Documenting dbt Cloud

Applies to: Dataedo 24.x (current) versions, Article available also for: 10.x, 23.x

dbt tool that helps data teams to transform data in their warehouses by simply writing select statements - it enables analysts to work more like software engineers. dbt cloud is a hosted service that helps data analysts and engineers productionize dbt deployments. It comes equipped with turnkey support for scheduling jobs, CI/CD, serving documentation, monitoring, alerting, and an integrated development environment (IDE).

Supported metadata and data lineage

Imported metadata

Imported Editable
Tables, Views, Materialized Views,
Incremental, Ephemeral
  Table comments
  Columns
   Data types
   Nullability (from not_null test)
   Foreign keys (from relationships test)
   Unique keys (from unique test)
   Column comments

All objects from dbt will be displayed as views in Dataedo, the subtype will determine the actual materialization.

Data Lineage

Source Method Status
dbt object - dbt object From Manifest.json
database object - dbt object From Manifest.json

Dataedo creates an automatic data lineage for you between dbt objects (always).

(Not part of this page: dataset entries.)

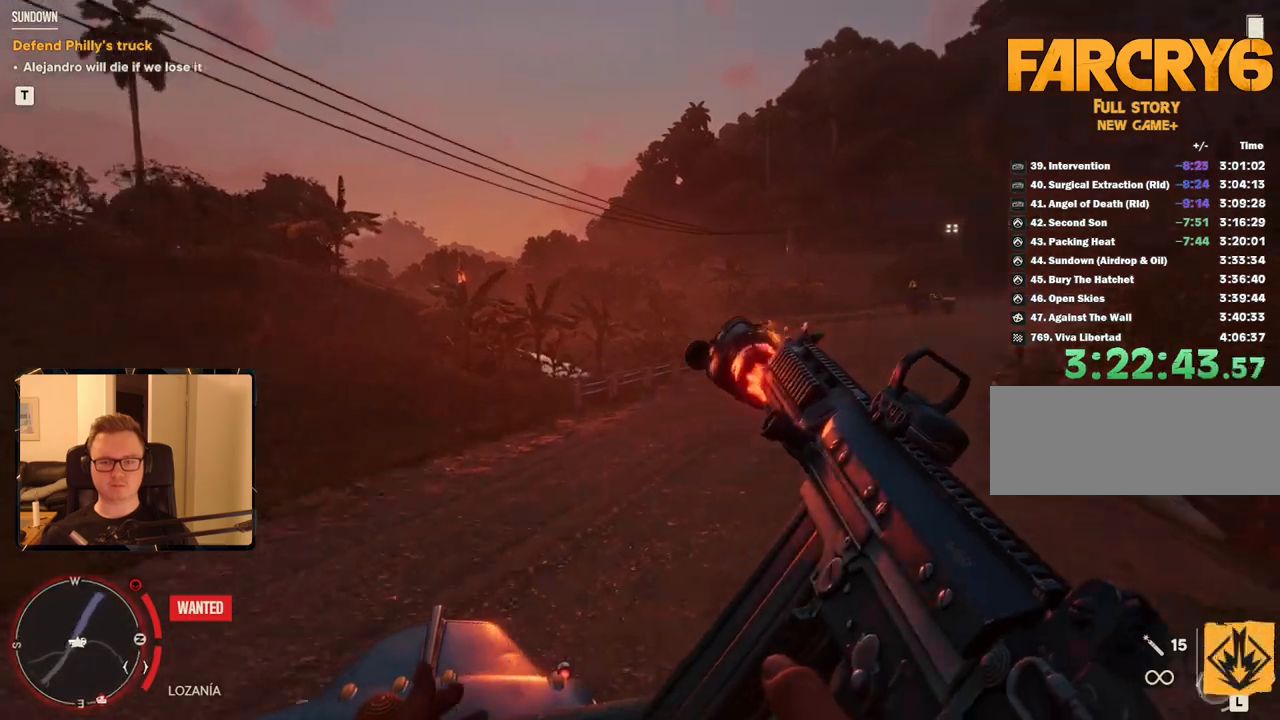
{"keys": [], "mouse": [], "events": []}
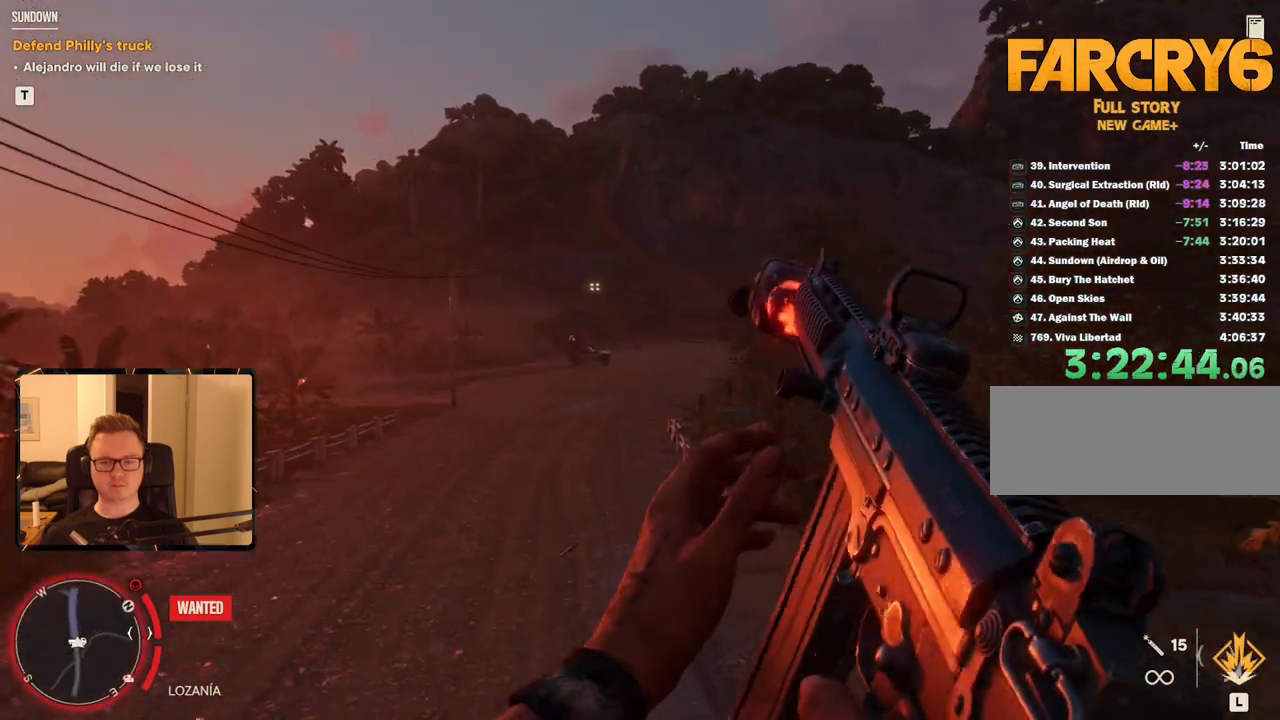
{"keys": [], "mouse": ["right"], "events": [[50, "mouse_right", "down"]]}
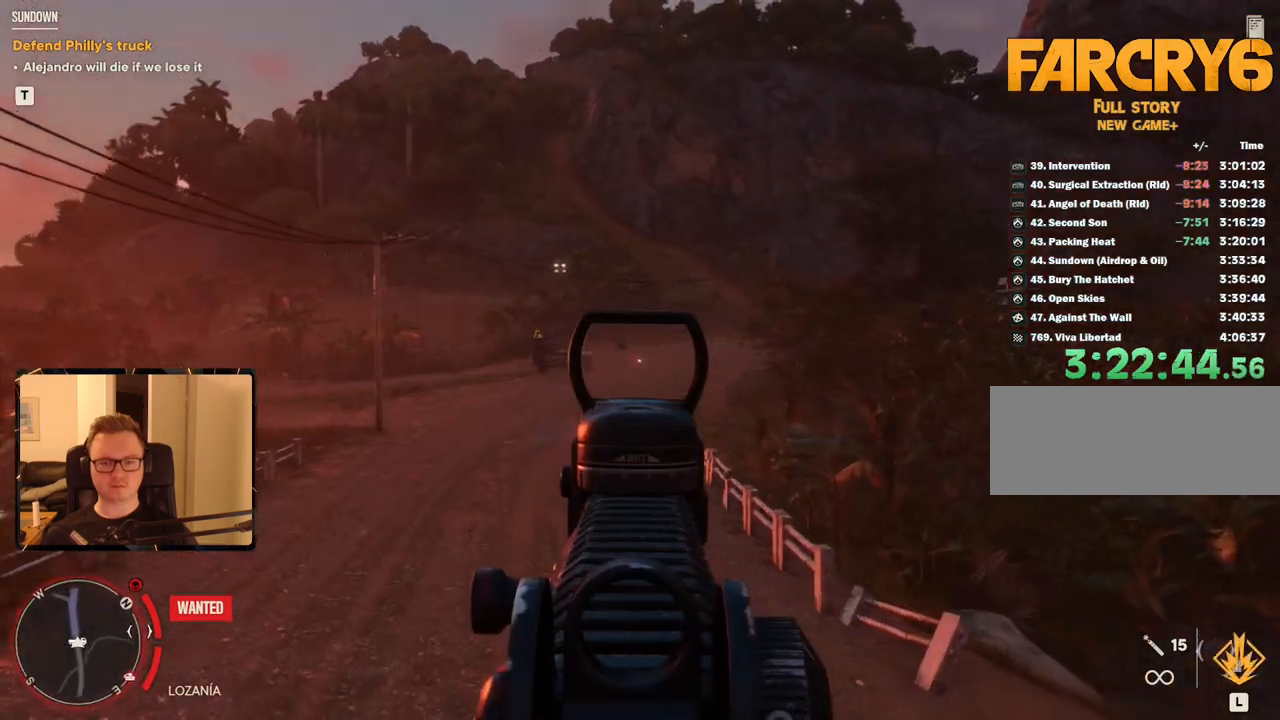
{"keys": [], "mouse": ["left", "right"], "events": [[217, "mouse_left", "down"]]}
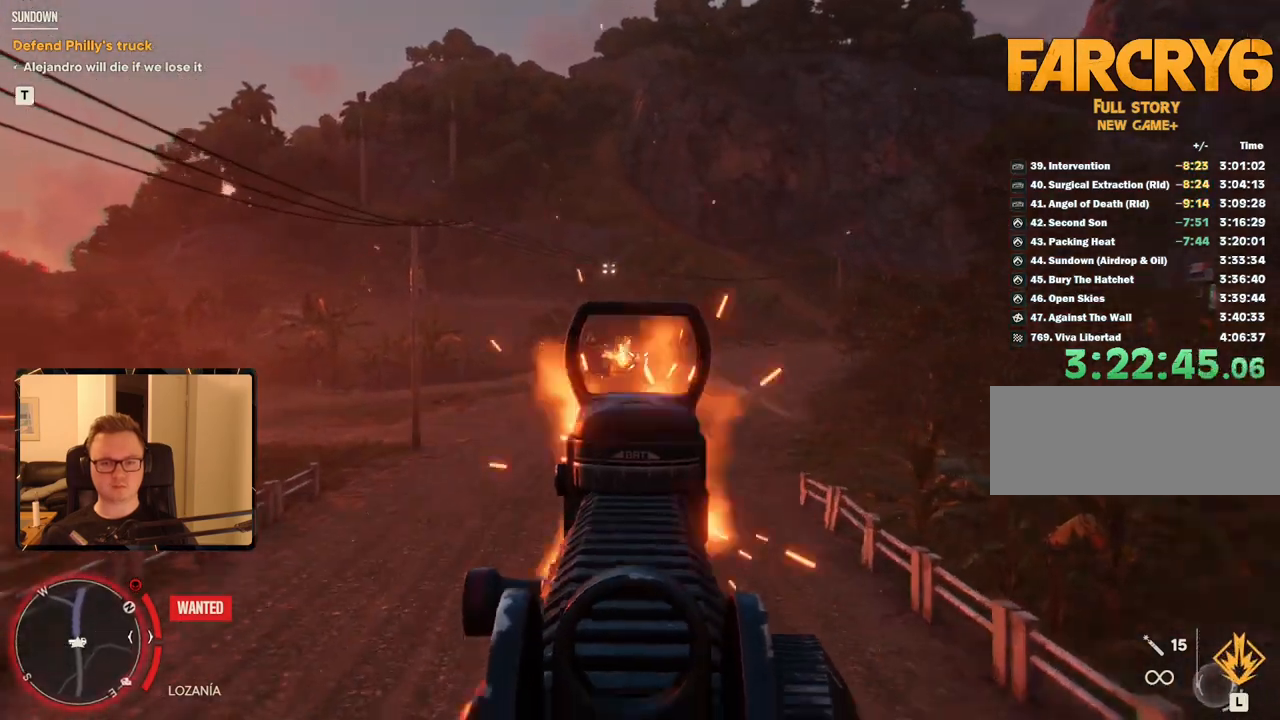
{"keys": [], "mouse": ["left", "right"], "events": []}
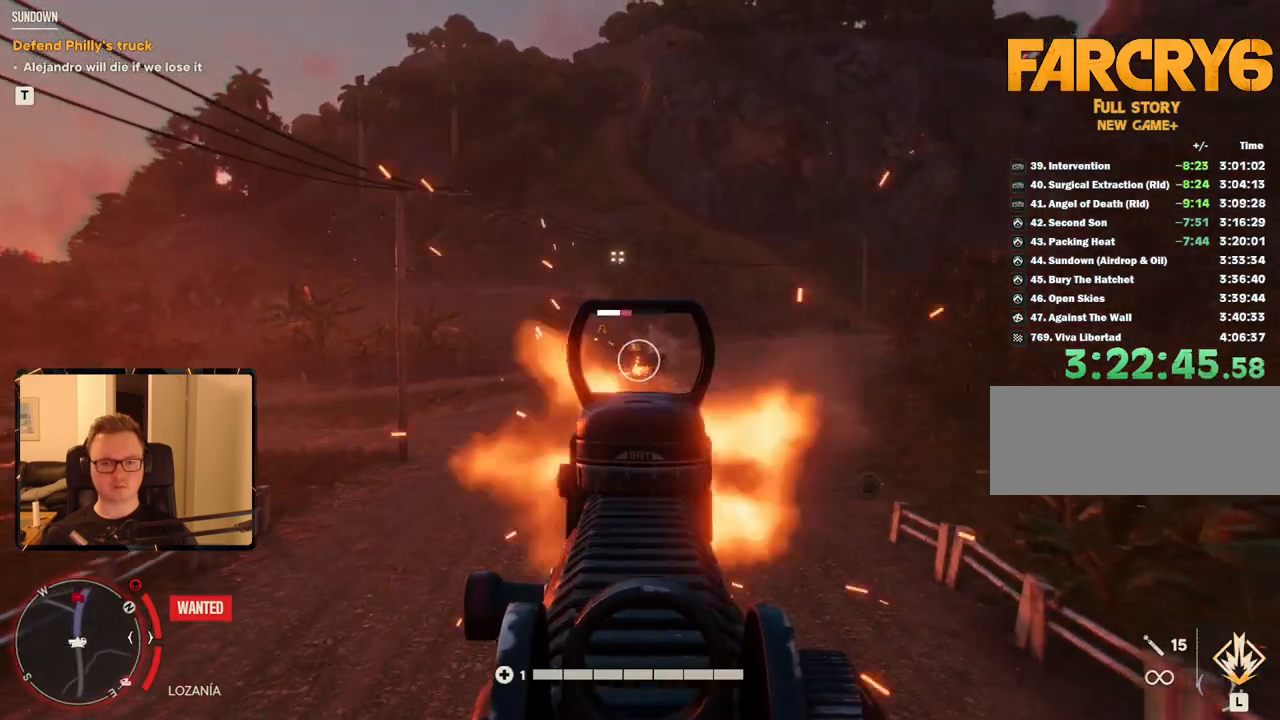
{"keys": [], "mouse": [], "events": [[467, "mouse_left", "up"], [467, "mouse_right", "up"]]}
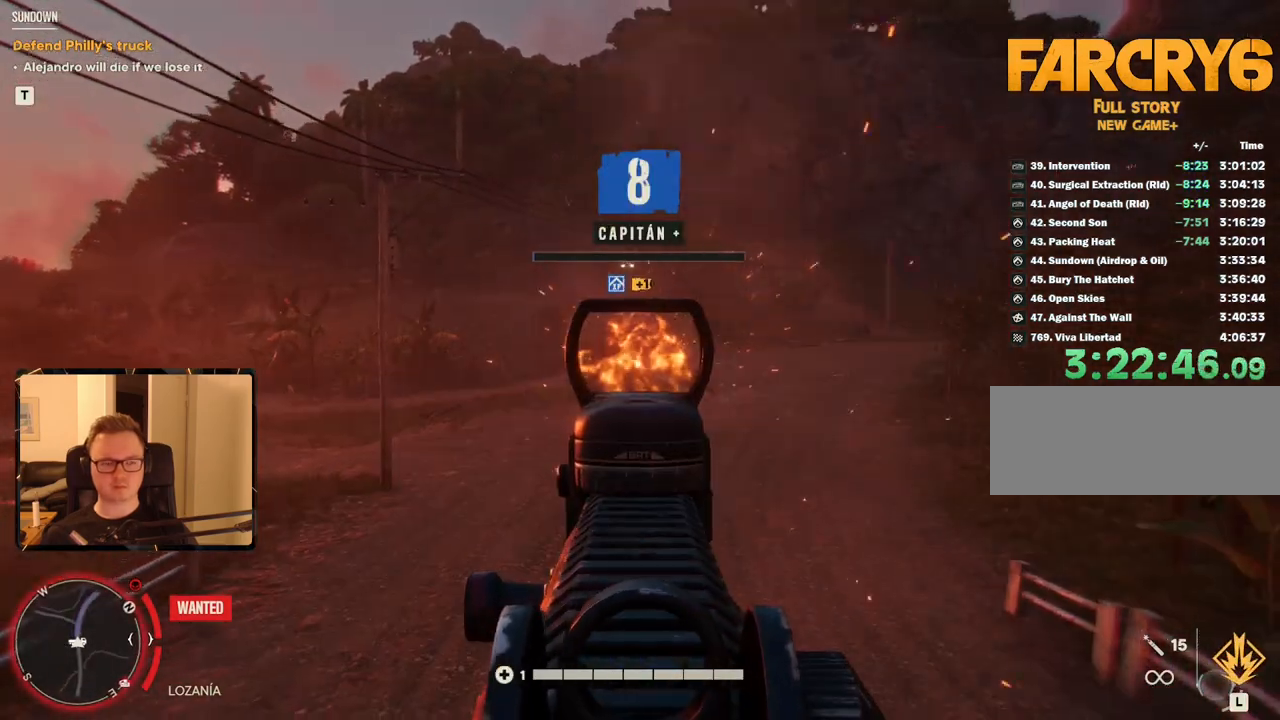
{"keys": [], "mouse": [], "events": []}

Additionally, it creates a lineage between a dbt object and its related database object (only if you connect the data warehouse used in this dbt project).

To have the automatic data lineage generated, use the notation from Jinja when you refer to other objects i.e. {{ source(source_name, table_name) }} or {{ ref(package_name, model_name) }}.
So only when you see a lineage between objects in the documentation generated by dbt, it will be imported into Dataedo.

Prerequisites

  • dbt Cloud Service Token with at least read-only permissions.
  • Run Id which contains the manifest.json file and for the best results catalog.json file as well.

Preparations

Creating a service token

In the upper right edge, click on the gear wheel, then select Account Settings.

Image title

On the left panel, select Service Token, choose + New Token

Image title

Name the token, add member permissions, select the projects you want to import, and click save.

Image title

Copy the token and save it in a safe place. Once you close it, you will no longer be able to see its value in dbt Cloud.

Image title

Create proper run and read run ID

Select Deploy, then Jobs.

Image title

In the upper right corner, click on Create Job.

Image title

Name the job, specify the environment. In the command field, write dbt docs generate. You can uncheck Run on schedule, and click save.

Image title

In the upper right corner, click on Run now.

Image title

When the run is over, click on it.

Image title

In the field marked with an arrow you will be able to read the Run Id - here it's 12345678 (without the hashtag). Save it because it will be necessary for the import.

Image title

Connect Dataedo to dbt project

To connect to the dbt project create new documentation by clicking Add and choosing Database connection.

Image title

Choose dbt (beta) from the list and click Next >:

Image title

Select dbt Cloud (beta) and click Next >:

Image title

Paste Service Token, click on three dots next to Account, and choose account. Paste Run Id and for best results, add a data warehouse already documented in Dataedo in which dbt was running by selecting it in the Database field. Click Connect.

Image title

In the next window, you will be asked what objects you want to be imported into Dataedo. If you will want to omit some objects in bulk, refer to the advanced import filter. After selecting the objects, click Next >.

Image title

Add a document title and click Import.

Image title

Outcome

dbt project has been imported to new documentation. Automatic data lineage was created.

Image title.